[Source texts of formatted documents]
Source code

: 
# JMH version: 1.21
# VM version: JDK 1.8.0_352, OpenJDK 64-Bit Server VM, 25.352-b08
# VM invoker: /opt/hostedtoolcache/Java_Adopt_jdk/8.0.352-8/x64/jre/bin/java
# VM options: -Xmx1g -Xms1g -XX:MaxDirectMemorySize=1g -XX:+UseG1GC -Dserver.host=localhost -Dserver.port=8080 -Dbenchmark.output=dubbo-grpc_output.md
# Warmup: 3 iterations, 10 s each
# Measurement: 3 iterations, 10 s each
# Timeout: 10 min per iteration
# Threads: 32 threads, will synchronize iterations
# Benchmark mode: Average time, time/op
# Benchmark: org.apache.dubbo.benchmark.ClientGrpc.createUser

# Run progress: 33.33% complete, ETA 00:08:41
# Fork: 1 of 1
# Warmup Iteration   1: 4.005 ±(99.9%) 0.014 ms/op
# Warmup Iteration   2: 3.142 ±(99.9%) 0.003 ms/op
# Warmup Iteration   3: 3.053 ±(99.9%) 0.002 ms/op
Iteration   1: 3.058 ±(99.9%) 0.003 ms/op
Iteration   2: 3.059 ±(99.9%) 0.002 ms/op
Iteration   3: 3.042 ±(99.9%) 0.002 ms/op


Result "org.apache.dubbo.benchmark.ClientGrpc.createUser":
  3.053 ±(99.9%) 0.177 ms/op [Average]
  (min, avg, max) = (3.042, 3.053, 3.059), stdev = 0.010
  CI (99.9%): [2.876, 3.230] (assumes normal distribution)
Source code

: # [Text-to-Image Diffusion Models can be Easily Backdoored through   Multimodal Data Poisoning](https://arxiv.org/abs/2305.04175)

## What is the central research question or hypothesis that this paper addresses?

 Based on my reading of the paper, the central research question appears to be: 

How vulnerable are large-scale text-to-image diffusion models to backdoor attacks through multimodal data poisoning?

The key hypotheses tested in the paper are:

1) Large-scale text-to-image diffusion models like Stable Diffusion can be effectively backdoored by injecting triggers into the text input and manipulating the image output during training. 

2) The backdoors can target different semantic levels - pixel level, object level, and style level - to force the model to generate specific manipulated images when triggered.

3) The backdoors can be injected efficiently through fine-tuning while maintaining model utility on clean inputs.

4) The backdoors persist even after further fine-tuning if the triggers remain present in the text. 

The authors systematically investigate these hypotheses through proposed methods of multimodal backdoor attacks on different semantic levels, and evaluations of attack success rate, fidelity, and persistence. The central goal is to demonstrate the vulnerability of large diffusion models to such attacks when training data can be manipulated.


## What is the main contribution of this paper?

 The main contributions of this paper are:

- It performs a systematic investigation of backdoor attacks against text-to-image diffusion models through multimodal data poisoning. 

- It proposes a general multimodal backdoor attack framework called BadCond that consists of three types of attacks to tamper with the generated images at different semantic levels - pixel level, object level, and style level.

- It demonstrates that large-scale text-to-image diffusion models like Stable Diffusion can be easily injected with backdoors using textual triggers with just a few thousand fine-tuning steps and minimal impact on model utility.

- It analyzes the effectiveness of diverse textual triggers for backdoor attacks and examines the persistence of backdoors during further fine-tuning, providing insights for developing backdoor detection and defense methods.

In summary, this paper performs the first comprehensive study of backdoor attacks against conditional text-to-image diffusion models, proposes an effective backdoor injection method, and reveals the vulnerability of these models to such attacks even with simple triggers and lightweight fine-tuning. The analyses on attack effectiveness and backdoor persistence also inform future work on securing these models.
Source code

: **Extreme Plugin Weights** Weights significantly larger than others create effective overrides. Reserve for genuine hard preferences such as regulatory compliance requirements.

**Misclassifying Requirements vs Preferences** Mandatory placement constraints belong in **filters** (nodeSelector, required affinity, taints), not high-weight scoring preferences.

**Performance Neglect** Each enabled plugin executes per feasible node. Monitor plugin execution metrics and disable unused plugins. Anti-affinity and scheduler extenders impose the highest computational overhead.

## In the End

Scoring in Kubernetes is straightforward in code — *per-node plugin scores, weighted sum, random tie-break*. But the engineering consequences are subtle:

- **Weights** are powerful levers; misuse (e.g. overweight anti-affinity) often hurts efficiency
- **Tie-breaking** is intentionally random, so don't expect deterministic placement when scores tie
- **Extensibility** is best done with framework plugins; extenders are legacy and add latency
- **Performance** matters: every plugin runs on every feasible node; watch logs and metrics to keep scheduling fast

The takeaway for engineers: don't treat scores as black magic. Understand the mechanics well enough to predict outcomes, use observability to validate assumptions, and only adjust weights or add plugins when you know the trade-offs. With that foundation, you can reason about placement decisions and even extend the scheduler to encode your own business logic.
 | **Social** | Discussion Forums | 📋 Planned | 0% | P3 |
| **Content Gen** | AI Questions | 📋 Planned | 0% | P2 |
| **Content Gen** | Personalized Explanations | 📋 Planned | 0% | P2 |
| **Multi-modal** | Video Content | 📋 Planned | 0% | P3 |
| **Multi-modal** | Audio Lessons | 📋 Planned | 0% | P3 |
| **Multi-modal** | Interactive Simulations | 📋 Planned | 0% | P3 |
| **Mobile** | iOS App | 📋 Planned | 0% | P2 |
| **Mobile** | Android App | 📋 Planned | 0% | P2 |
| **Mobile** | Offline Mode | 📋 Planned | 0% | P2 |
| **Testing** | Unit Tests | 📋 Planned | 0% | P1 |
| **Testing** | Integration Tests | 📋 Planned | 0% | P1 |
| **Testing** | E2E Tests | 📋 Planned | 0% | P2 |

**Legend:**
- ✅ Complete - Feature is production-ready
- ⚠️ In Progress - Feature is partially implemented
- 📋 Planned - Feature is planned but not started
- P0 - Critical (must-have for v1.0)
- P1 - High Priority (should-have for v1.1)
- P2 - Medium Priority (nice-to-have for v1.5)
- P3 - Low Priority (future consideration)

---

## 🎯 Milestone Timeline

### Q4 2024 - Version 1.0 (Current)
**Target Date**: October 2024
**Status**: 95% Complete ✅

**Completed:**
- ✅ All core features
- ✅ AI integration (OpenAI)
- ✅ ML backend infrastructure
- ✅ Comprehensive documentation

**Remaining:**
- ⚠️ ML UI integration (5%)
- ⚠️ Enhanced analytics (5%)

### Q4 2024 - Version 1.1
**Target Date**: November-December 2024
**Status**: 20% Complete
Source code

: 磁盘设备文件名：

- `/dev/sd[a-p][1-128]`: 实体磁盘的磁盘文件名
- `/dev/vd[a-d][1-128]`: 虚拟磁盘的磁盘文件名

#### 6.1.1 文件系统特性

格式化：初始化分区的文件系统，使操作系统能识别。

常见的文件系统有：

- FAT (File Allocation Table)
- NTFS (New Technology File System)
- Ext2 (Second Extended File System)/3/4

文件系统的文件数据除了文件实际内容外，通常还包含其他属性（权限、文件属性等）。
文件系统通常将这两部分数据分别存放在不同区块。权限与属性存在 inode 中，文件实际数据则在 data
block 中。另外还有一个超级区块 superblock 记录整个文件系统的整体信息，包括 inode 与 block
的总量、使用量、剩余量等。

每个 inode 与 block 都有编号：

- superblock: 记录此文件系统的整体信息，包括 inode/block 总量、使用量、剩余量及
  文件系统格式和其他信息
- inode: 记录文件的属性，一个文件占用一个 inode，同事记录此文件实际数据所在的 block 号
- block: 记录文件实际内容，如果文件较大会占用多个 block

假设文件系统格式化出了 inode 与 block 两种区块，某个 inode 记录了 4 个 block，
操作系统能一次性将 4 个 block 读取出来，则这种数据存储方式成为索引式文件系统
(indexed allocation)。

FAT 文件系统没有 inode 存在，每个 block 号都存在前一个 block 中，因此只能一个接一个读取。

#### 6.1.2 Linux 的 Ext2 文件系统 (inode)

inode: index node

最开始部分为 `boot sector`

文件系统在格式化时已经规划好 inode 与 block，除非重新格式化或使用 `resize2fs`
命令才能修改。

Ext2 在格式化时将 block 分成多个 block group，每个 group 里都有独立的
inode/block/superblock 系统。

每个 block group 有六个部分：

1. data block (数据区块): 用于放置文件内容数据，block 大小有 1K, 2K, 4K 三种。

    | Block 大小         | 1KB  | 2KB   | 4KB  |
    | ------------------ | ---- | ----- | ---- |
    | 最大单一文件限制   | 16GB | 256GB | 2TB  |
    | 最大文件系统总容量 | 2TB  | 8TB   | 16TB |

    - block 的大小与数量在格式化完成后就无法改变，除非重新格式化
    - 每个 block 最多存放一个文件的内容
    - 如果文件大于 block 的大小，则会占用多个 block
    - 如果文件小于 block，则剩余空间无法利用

» **THE PROBLEM**:
Rewrite the lines from the one with "Scoring in Kubernetes" up to and including the one with "- **Performance** matters: every", changing "latency" to "overhead" and keeping everything else the same.

» **ANSWER TO THE PROBLEM**:
Scoring in Kubernetes is straightforward in code — *per-node plugin scores, weighted sum, random tie-break*. But the engineering consequences are subtle:

- **Weights** are powerful levers; misuse (e.g. overweight anti-affinity) often hurts efficiency
- **Tie-breaking** is intentionally random, so don't expect deterministic placement when scores tie
- **Extensibility** is best done with framework plugins; extenders are legacy and add overhead
- **Performance** matters: every plugin runs on every feasible node; watch logs and metrics to keep scheduling fast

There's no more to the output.